Ich hoffe, daß das lange Mißgeschick, das uns betroffen hat, im Herzen Eurer Majestät nicht die Zuneigung verwischt hat, welche Sie mir so oft erwiesen.«
Joseph sollte eine neue Enttäuschung erleben. Der Brief blieb unbeantwortet. Ihm ward das gleiche Schicksal zuteil wie vielen andern Schreiben der Familie Bonaparte: er wurde verbrannt. Aber die Hoffnung verlor Joseph doch nicht. Zwei Jahre später machte er sich selbst auf, um zu dem Jüngling zu eilen, den man in Schönbrunn von allen politischen Bewegungen fern hielt, dem man die Geschichte seines Vaters aufs ängstlichste verschwieg. Joseph kam zu spät. An demselben Tage, an dem er seine Reise nach England antrat, um sich in London mit Pässen nach Österreich zu versehen, hauchte der »Sohn des Mannes« sein junges Leben aus.

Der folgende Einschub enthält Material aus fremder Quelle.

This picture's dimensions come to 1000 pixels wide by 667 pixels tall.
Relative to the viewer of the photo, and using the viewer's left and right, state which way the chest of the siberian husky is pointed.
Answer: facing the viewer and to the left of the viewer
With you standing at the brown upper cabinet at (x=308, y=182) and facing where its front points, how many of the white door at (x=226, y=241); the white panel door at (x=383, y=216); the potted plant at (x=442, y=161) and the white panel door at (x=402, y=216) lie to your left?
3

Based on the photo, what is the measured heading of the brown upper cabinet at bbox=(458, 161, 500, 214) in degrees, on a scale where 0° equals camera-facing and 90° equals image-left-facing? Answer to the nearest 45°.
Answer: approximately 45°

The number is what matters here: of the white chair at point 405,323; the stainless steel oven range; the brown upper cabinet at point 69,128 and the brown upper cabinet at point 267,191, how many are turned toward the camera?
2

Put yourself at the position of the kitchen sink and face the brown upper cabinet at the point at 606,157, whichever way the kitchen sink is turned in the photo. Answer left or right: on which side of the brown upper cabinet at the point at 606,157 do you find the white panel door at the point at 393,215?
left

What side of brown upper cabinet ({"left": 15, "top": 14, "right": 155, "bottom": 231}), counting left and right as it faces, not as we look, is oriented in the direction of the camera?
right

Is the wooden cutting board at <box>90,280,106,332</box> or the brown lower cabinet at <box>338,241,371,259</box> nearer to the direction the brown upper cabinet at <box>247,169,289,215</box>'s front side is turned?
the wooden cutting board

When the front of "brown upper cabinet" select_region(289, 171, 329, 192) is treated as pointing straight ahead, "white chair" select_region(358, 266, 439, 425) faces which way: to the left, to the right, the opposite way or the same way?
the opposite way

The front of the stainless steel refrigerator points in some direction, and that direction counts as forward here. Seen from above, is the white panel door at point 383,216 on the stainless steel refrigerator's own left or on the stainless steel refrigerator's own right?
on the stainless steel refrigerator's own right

Joseph erhielt nicht die Erlaubnis, nach Frankreich oder nach Italien zurückzukehren, wo ihn die alte Mutter sehnsüchtig an ihre Seite wünschte. Noch ehe er sich nach England einschiffte, drückte er Letizia sein Bedauern aus, daß er sie nicht besuchen könne. Sein Brief ist eine bittere Anklage gegen die verbündeten Fürsten. »Es ist schmerzlich für einen Sohn und einen Gatten«, schrieb er, »sich von allen, die ihm lieb und teuer sind, getrennt zu sehen. Aber was ist zu machen? Ich bin ein grausamer Schuldiger: ich heiße Bonaparte! ... Ah! meine Herren Fürsten! die Nachwelt wird euch richten! Ihr seid sehr grausam.«
Er mußte sich zufrieden geben und harrte in London, der zweiten Etappe seiner Verbannung, auf eine günstigere Gelegenheit. Sie bot sich nicht oder kam zu spät. Denn erst im Jahre 1841 erhielt der Graf von Survilliers vom König von Sardinien die Erlaubnis, in Genua zu wohnen. Kurz darauf gestattete ihm auch der Großherzog von Toskana, sich in Florenz niederzulassen. Dort starb Joseph am 28. Juli 1844, umgeben von seiner Familie, von der er so lange Jahre getrennt gewesen war.